Ya en la tarde, cuando el tiempo ha cambiado la fisonomía de las calles, los negocios de telas cierren sus puertas en Independencia 366 y los hombres salen de sus trabajos cotidianos. El monumento queda en paz. La noche cae y llega el sueño. Y desde las obscuras ventanas del segundo piso parece escucharse un violín trashumante. Es quizá la Chaconne de Bach que interpretaba el poeta, y que aún rebota en las paredes vacías del único edificio existente de la vida de Omar Cáceres.

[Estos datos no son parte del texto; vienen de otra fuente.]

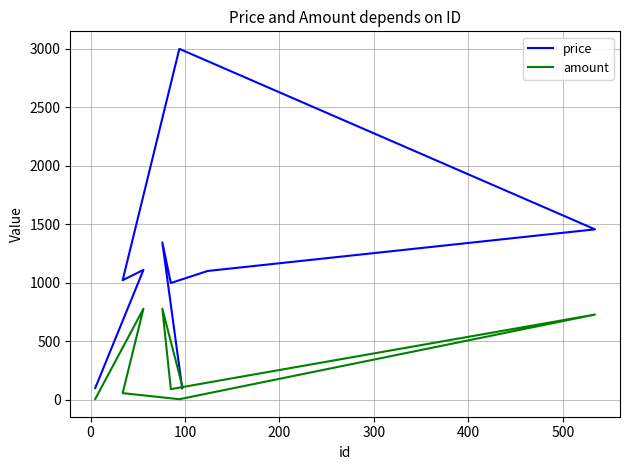

What is the lowest value of the amount series?

4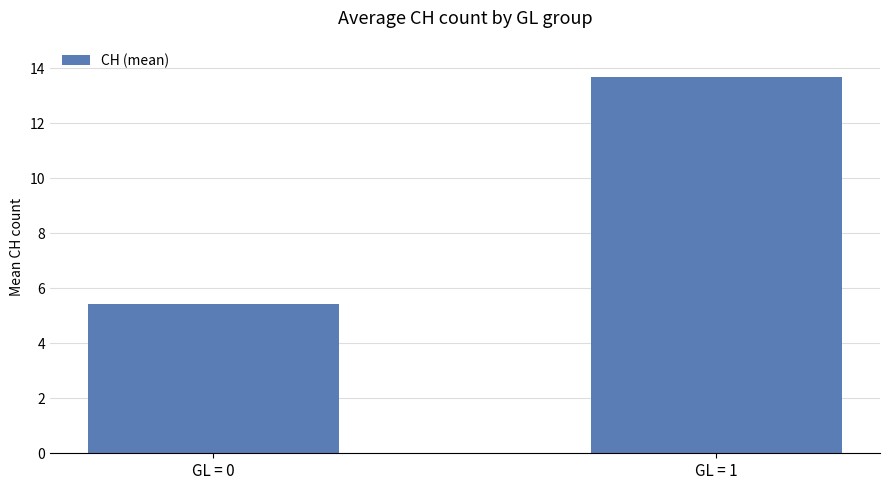

Rank the categories by value from lowest to highest.

GL = 0, GL = 1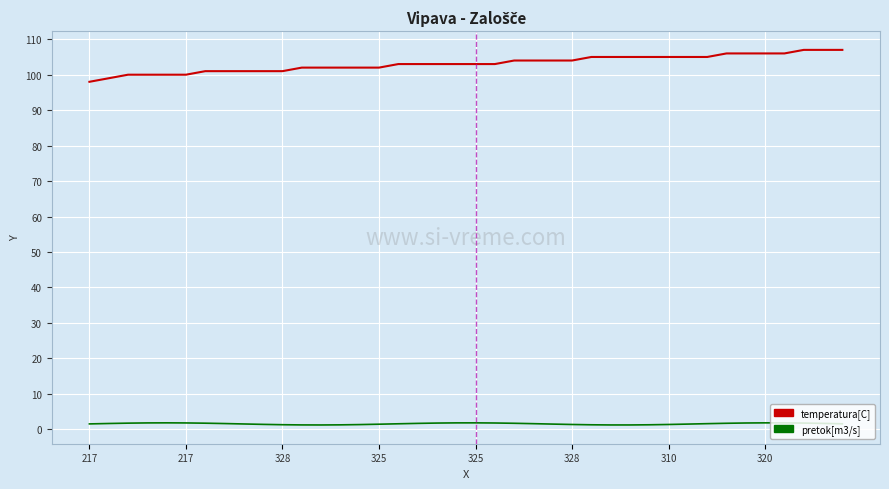

What is the maximum value shown in the chart?

107.0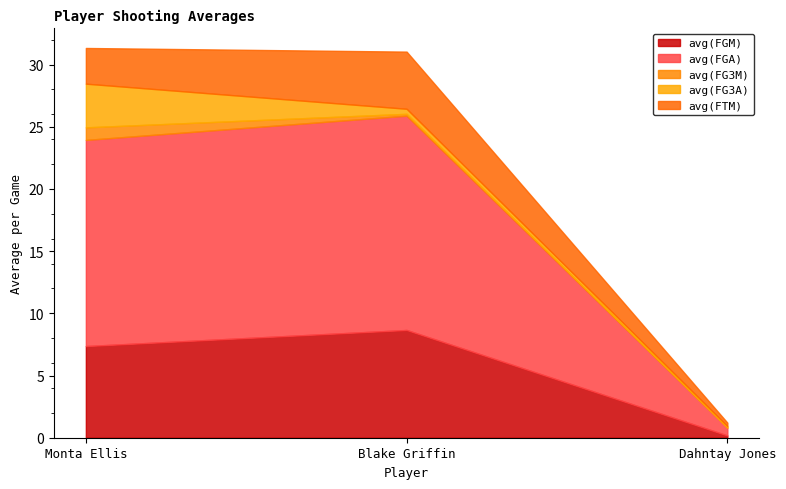

At which label does avg(FTM) reach its peak?

Blake Griffin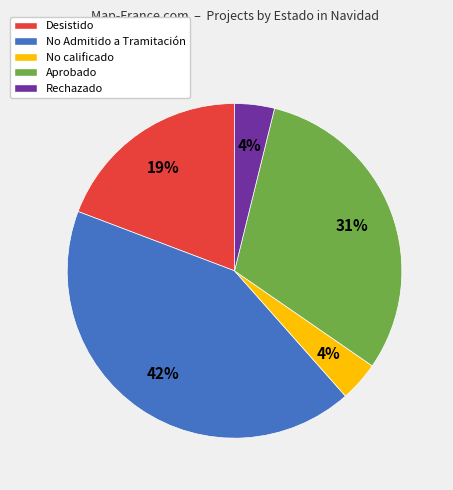

What percentage is the No Admitido a Tramitación slice, to the nearest percent?

42%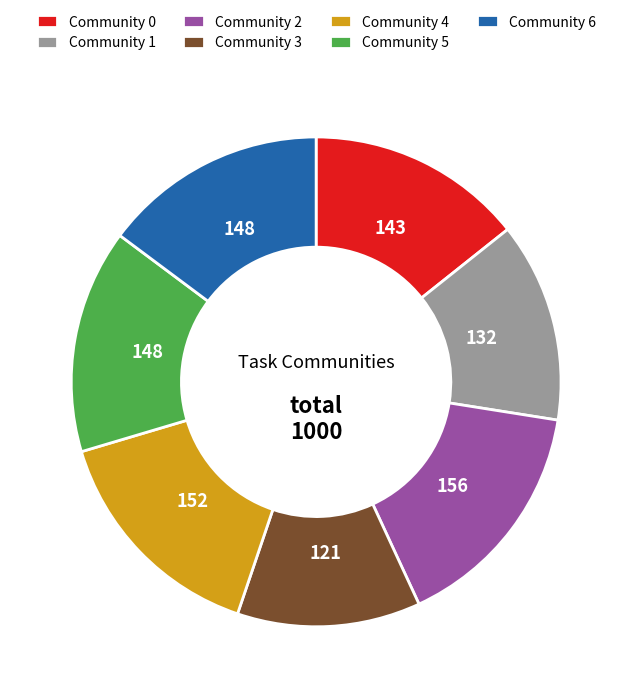

Is there any slice that represents more than half of the pie?

No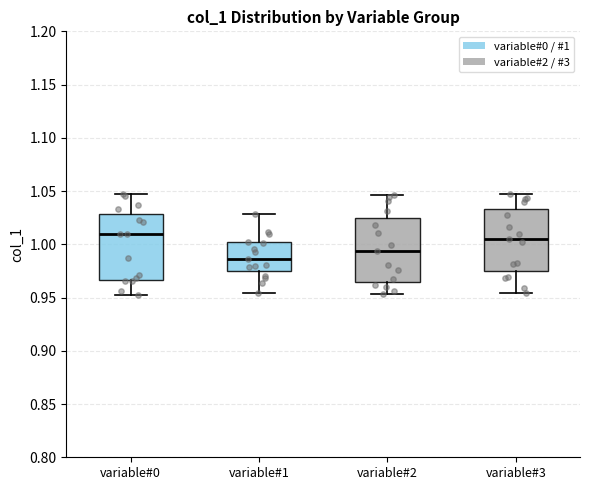

Reading left to right, transcribe this box plot: for each box, give where its median line is, the range the box spans, and where its two whiskers end, as read against the y-axis. The values are not printed on the chart, so give them approximately, as read against the axis.

variable#0: median 1.010, box 0.965 to 1.030, whiskers 0.950 to 1.045
variable#1: median 0.985, box 0.975 to 1.000, whiskers 0.955 to 1.030
variable#2: median 0.995, box 0.965 to 1.025, whiskers 0.955 to 1.045
variable#3: median 1.005, box 0.975 to 1.035, whiskers 0.955 to 1.045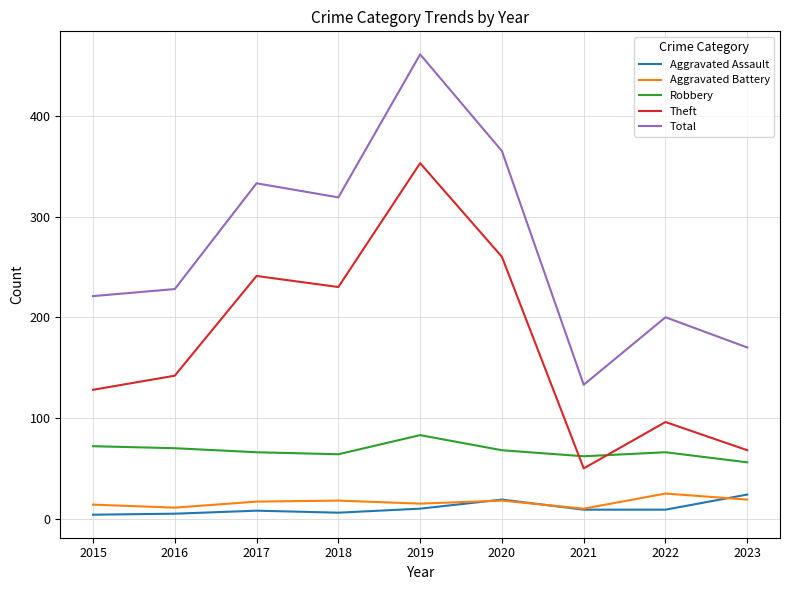

True or false: Theft and Aggravated Assault cross at least once.

False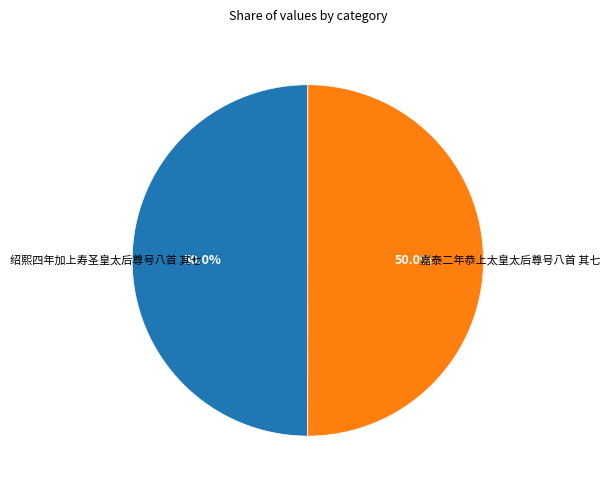

Approximately how many times larger is the value at 绍熙四年加上寿圣皇太后尊号八首 其七 compared to 嘉泰二年恭上太皇太后尊号八首 其七?

1.0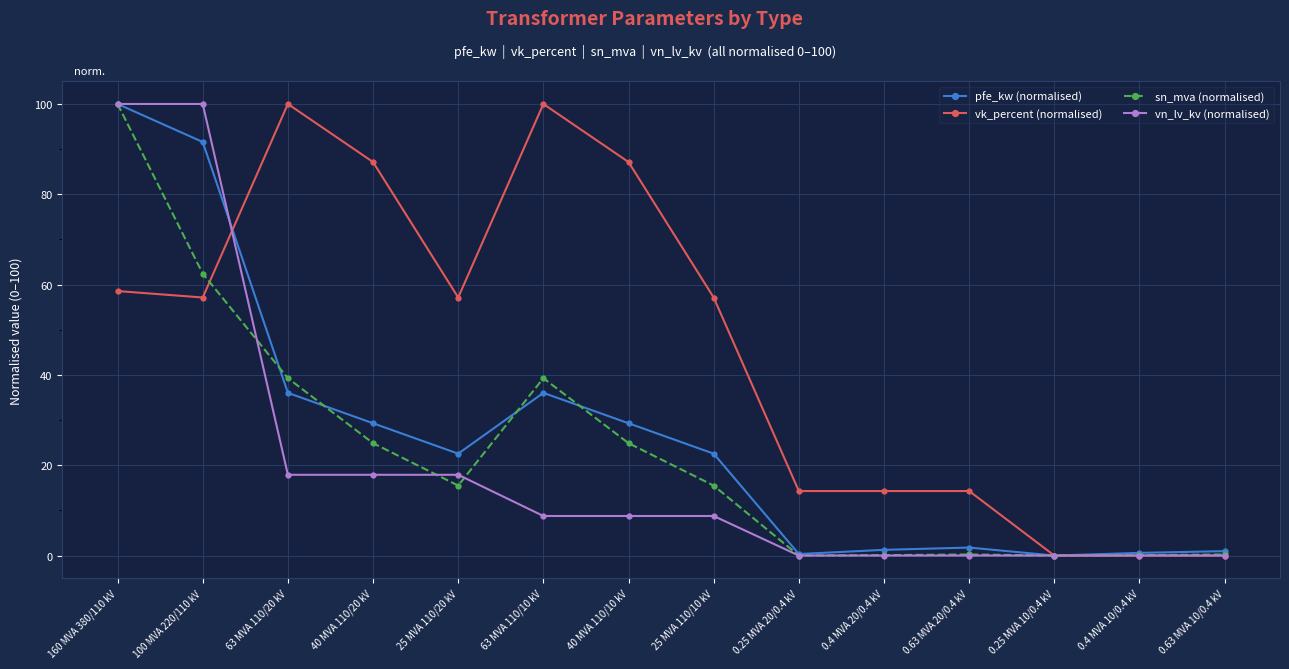

True or false: vn_lv_kv (normalised) and vk_percent (normalised) cross at least once.

True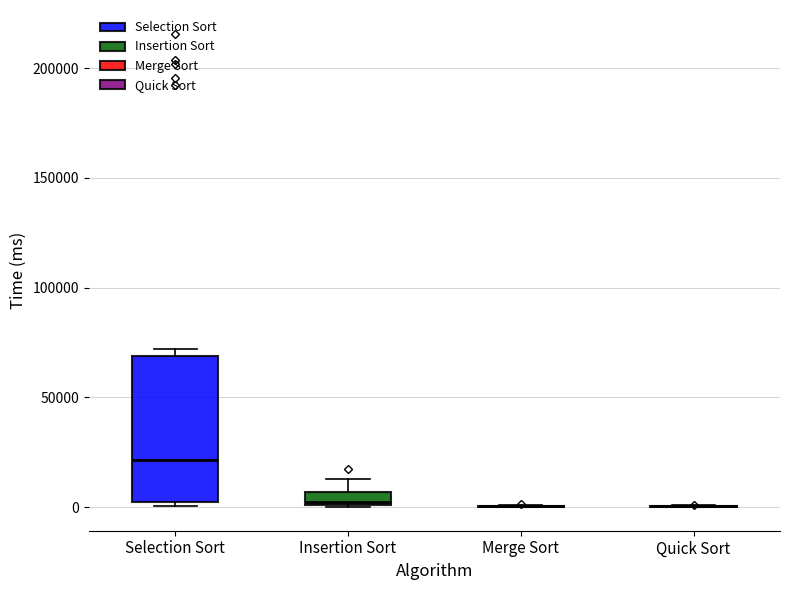

Comparing the boxes themselves (not the whiskers), which one is the tallest?

Selection Sort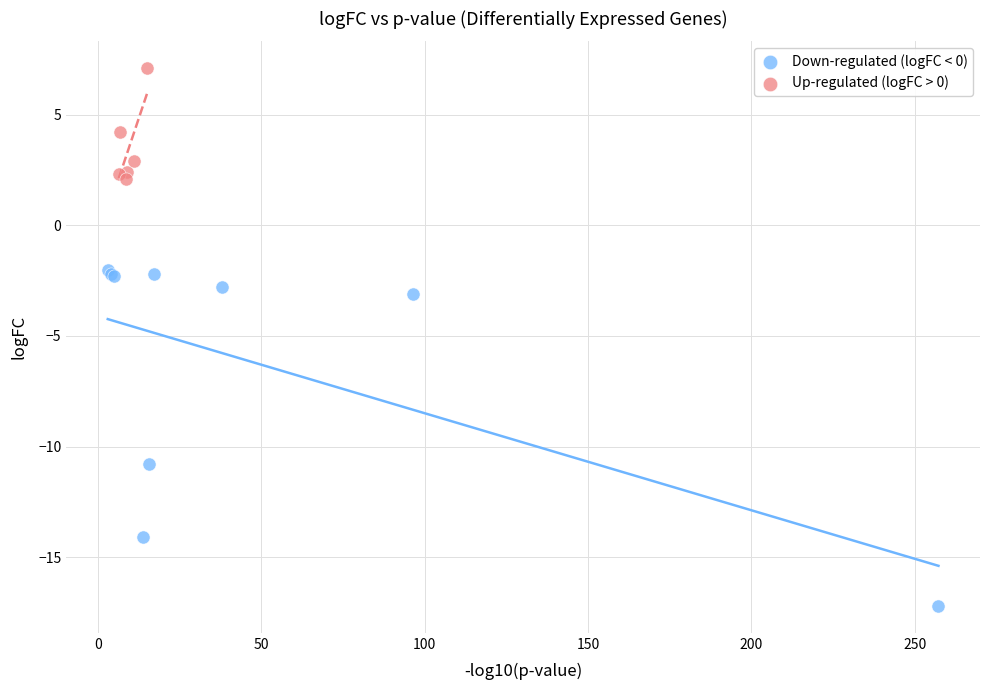

Which series has the largest Y range (max minus min)?

Down-regulated (logFC < 0)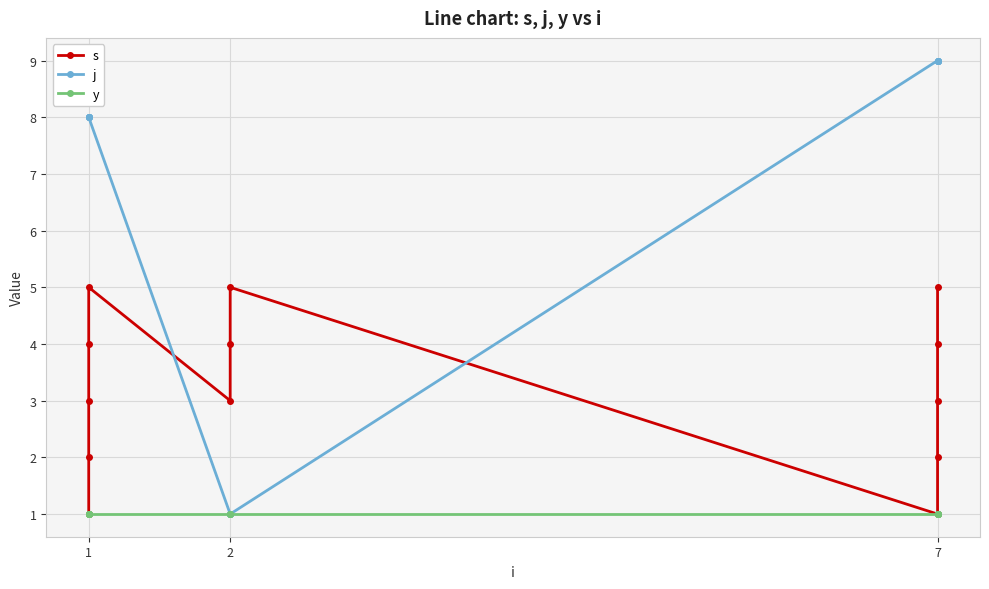

Which label corresponds to the smallest value in the chart?

1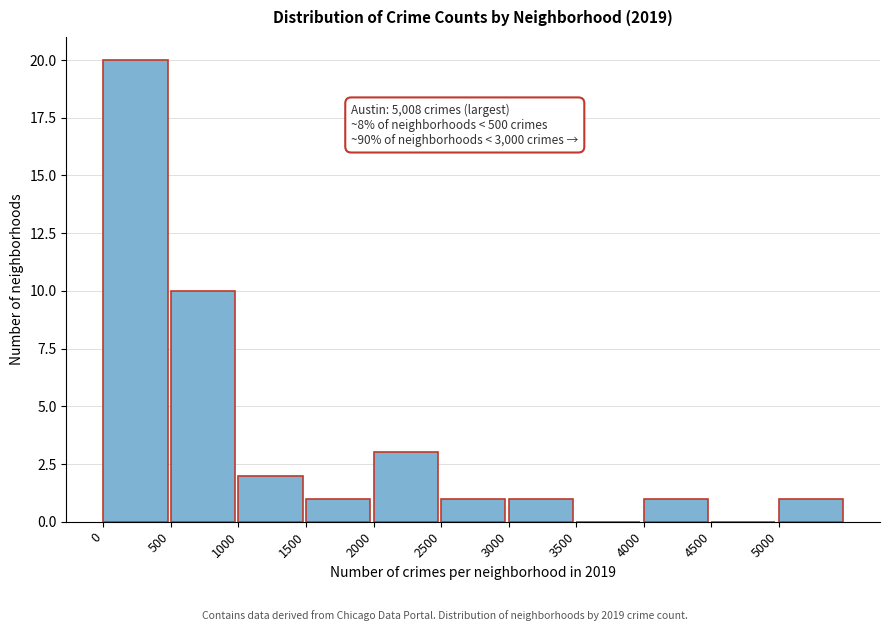

Over which range of the x-axis is the bar tallest?

0 to 500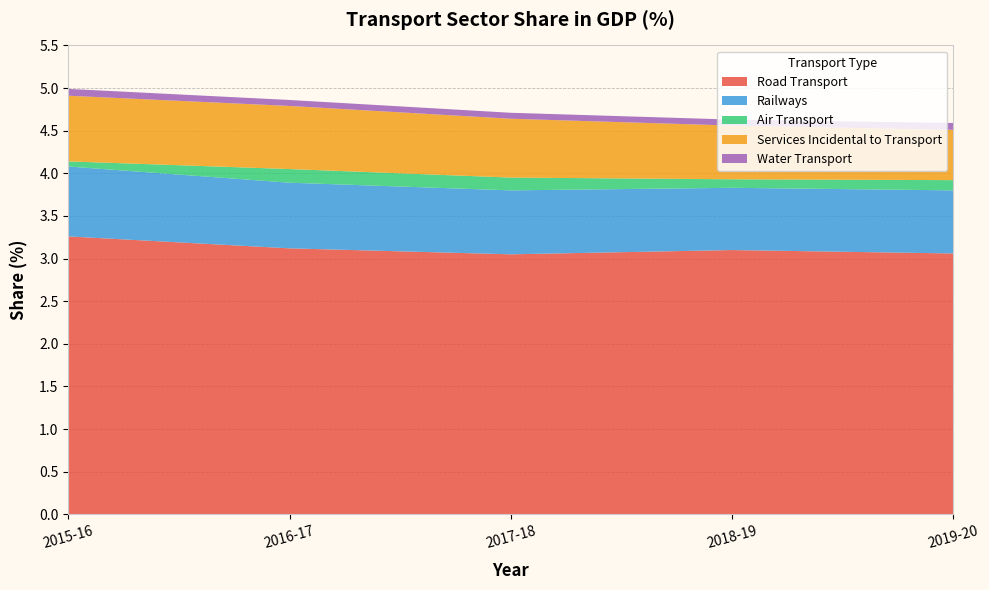

Reading left to right, extract all data points from this chart.

Road Transport: 3.3	3.1	3.0	3.1	3.1
Railways: 0.8	0.8	0.8	0.7	0.7
Air Transport: 0.1	0.2	0.1	0.1	0.1
Services Incidental to Transport: 0.8	0.7	0.7	0.6	0.6
Water Transport: 0.1	0.1	0.1	0.1	0.1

Paradójicamente es el lugar de su adiós que aún sobrevive; como si quisiera contarnos que su paso por la tierra fue una eterna despedida en el nihilismo místico de su poesía.

La noche avanza, y el edificio aún aguarda en su Insomnio junto al alba:

En vano imploro al sueño el frescor de sus aguas.
¡Auriga de la noche! (¿Quién llora a los perdidos?)
Vuelca la luna sobre su piel el viento, mientras
Que de la sombra emerge la claridad de un trino.
Tambalean las sombras como un carro mortuorio
Que desgaja a la ruta el collar de sus piedras;
E inexplicablemente crujen todas las cosas
Flexibles, como un arco palpitante de flechas.
Amor de cien mujeres no bastará a la angustia
Que destila en mi sangre su ardoroso zumbido;
Y si de hallar hubiera sostén a esa esperanza,
Piadosa me sería la voz de un precipicio.
Volcó la luna sobre su piel el viento.
Suave fulguración de nieve resbala en los balcones:
Y al suplicarle al sueño me aniquile, los pájaros,
Dispersan un manojo de luz en sus acordes.